Les incendies ont été si rapides et si violents qu'ils ont brûlé de vastes zones. Je connais des trappeurs qui ont pratiquement tout perdu – des familles de trappeurs qui étaient là depuis des générations. L'année a été très, très difficile.
Abercrombie s'attend à ce qu'il faille déployer des efforts considérables pour accéder à certaines zones reculées en automne et en hiver. L'accès dépend du gel des ruisseaux et des lacs et, dans certains cas, des ponts et des sentiers damés ont brûlé.
Certains trappeurs peuvent avoir une assurance, a déclaré Abercrombie, mais beaucoup ne peuvent pas se permettre les primes élevées.
Son association offre une compensation à ses membres, a-t-il ajouté, mais c'est un petit montant comparé à ce que pourraient être les pertes totales.

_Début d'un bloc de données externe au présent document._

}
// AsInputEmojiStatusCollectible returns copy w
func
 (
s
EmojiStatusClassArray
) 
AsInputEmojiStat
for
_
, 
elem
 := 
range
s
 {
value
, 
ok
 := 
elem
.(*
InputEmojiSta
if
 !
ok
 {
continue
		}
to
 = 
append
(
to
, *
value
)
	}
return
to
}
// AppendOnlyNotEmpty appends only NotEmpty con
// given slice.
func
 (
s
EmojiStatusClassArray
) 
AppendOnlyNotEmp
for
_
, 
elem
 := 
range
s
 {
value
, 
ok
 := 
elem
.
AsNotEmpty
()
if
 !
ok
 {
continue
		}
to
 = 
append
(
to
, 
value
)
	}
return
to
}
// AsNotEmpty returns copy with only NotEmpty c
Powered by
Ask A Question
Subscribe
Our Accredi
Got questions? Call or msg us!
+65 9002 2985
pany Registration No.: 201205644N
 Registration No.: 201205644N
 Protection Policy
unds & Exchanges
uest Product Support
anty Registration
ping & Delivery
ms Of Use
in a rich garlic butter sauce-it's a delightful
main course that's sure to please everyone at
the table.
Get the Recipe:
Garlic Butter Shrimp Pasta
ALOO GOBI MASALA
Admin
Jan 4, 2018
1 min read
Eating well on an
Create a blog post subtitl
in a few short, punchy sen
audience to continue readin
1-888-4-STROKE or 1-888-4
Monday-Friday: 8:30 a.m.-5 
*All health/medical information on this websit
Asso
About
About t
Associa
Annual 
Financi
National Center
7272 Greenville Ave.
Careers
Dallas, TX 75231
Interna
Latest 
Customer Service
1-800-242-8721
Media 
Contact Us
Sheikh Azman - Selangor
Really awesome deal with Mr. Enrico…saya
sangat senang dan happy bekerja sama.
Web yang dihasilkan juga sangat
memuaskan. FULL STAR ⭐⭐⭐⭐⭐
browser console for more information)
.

Il y a aussi la perte de revenus.
Spence capture une grande variété d'animaux sur son territoire de piégeage : loups, pékans, visons, lynx, castors et martres. Ces martres, semblables à des belettes et très appréciées des trappeurs manitobains, peuvent rapporter entre 50 $ et 150 $ par animal, une seule ligne en capturant des centaines.
Le gouvernement du Manitoba a indiqué que certains territoires de piégeage seraient probablement plus touchés par les incendies que d'autres, mais que l'impact n'a pas encore été pleinement déterminé. De nombreuses populations d'animaux à fourrure sont naturellement cycliques et se sont adaptées aux écosystèmes dépendants des incendies, a ajouté la province.

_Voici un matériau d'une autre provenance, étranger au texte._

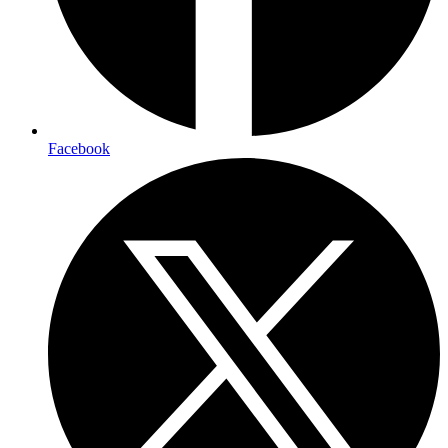
Facebook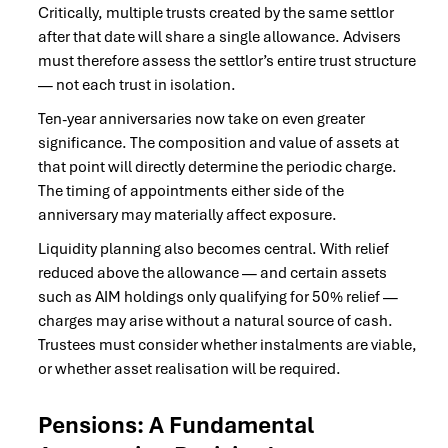
Critically, multiple trusts created by the same settlor
after that date will share a single allowance. Advisers
must therefore assess the settlor’s entire trust structure
— not each trust in isolation.
Ten-year anniversaries now take on even greater
significance. The composition and value of assets at
that point will directly determine the periodic charge.
The timing of appointments either side of the
anniversary may materially affect exposure.
Liquidity planning also becomes central. With relief
reduced above the allowance — and certain assets
such as AIM holdings only qualifying for 50% relief —
charges may arise without a natural source of cash.
Trustees must consider whether instalments are viable,
or whether asset realisation will be required.
Pensions: A Fundamental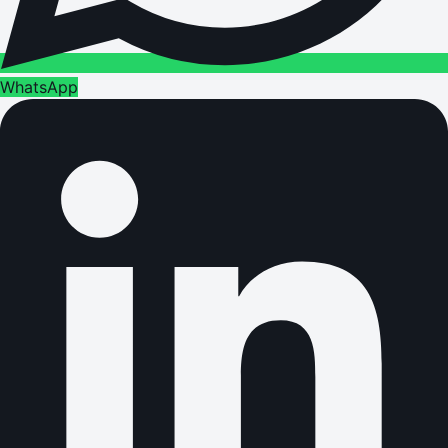
WhatsApp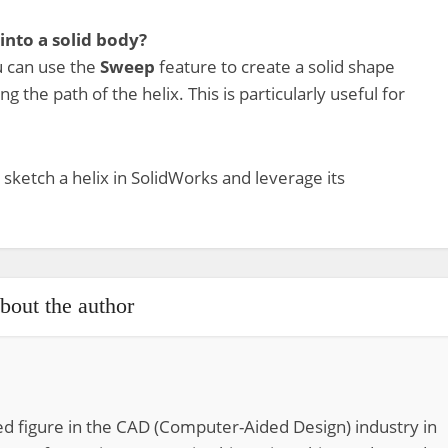
 into a solid body?
ou can use the
Sweep
feature to create a solid shape
ong the path of the helix. This is particularly useful for
 sketch a helix in SolidWorks and leverage its
bout the author
d figure in the CAD (Computer-Aided Design) industry in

Pour les trappeurs autochtones comme Spence, le piégeage est plus qu'une industrie. C'est un mode de vie.
« Ce n’est pas seulement une ligne de piégeage… nous récoltons des médicaments, nous chassons », a-t-il déclaré.
Les terrains de piégeage sont également un lieu où les jeunes autochtones participent à un apprentissage basé sur la terre qui est important pour leur culture.

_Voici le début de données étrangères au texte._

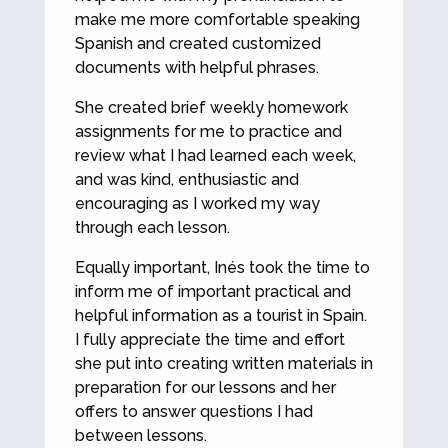
make me more comfortable speaking
Spanish and created customized
documents with helpful phrases.
She created brief weekly homework
assignments for me to practice and
review what I had learned each week,
and was kind, enthusiastic and
encouraging as I worked my way
through each lesson.
Equally important, Inés took the time to
inform me of important practical and
helpful information as a tourist in Spain.
I fully appreciate the time and effort
she put into creating written materials in
preparation for our lessons and her
offers to answer questions I had
between lessons.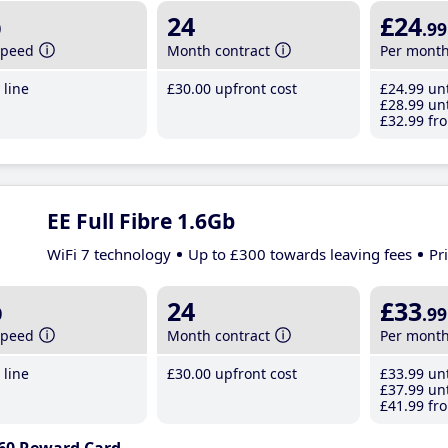
b
24
£24
.99
speed
Month contract
Per mont
line
£30
.00
upfront cost
£24
.99
unt
£28
.99
unt
£32
.99
fro
EE Full Fibre 1.6Gb
WiFi 7 technology
Up to £300 towards leaving fees
Pr
b
24
£33
.99
speed
Month contract
Per mont
line
£30
.00
upfront cost
£33
.99
unt
£37
.99
unt
£41
.99
fro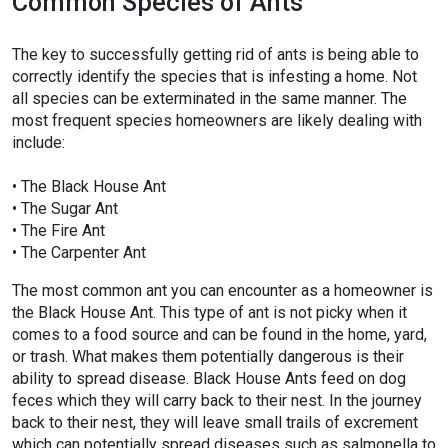
Common Species of Ants
The key to successfully getting rid of ants is being able to
correctly identify the species that is infesting a home. Not
all species can be exterminated in the same manner. The
most frequent species homeowners are likely dealing with
include:
• The Black House Ant
• The Sugar Ant
• The Fire Ant
• The Carpenter Ant
The most common ant you can encounter as a homeowner is
the Black House Ant. This type of ant is not picky when it
comes to a food source and can be found in the home, yard,
or trash. What makes them potentially dangerous is their
ability to spread disease. Black House Ants feed on dog
feces which they will carry back to their nest. In the journey
back to their nest, they will leave small trails of excrement
which can potentially spread diseases such as salmonella to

C'est en partie la raison pour laquelle le grand chef Garrison Settee de Manitoba Keewatinowi Okimakanak, un groupe de défense des droits représentant certaines communautés du nord du Manitoba, aimerait voir l'élaboration d'un programme d'aide financière aux Premières Nations en cas de catastrophe.
Il a déclaré que les gouvernements doivent collaborer directement avec les dirigeants des Premières Nations pour garantir que les politiques d’urgence reflètent les réalités et les droits des Autochtones.
« On ne perd pas seulement des biens… ces espaces sont là pour préserver notre mode de vie. Il faut donc que la province reconnaisse que les infrastructures de récolte traditionnelles ne sont pas facultatives. »
Spence se souvient d'une époque, au début des années 80, où la cabane familiale, située sur le territoire de piégeage, a brûlé. Ils ont reçu de l'aide de la province, et cela a été bénéfique à long terme, a-t-il déclaré.
C’est quelque chose qu’il aimerait voir à nouveau mis en œuvre.
Il a comparé les pertes que de nombreux trappeurs subiront cette saison à celles que subissent les agriculteurs lors de catastrophes naturelles.
Un porte-parole du gouvernement du Manitoba a déclaré dans un courriel que « aucune compensation n’est disponible pour les pertes liées à la capacité de piégeage ou à l’infrastructure sur les lignes de piégeage enregistrées, car les lignes de piégeage sont considérées comme une opportunité de récolte plutôt qu’une garantie de succès ».
L'Alberta a aidé les trappeurs dans le passé, a déclaré Abercrombie, et il s'attend à ce qu'il y ait une certaine compensation cette année - mais on ne sait pas dans quelle mesure.
« La réalité est que c’est en grande partie à nous de régler nos propres problèmes », a-t-il déclaré.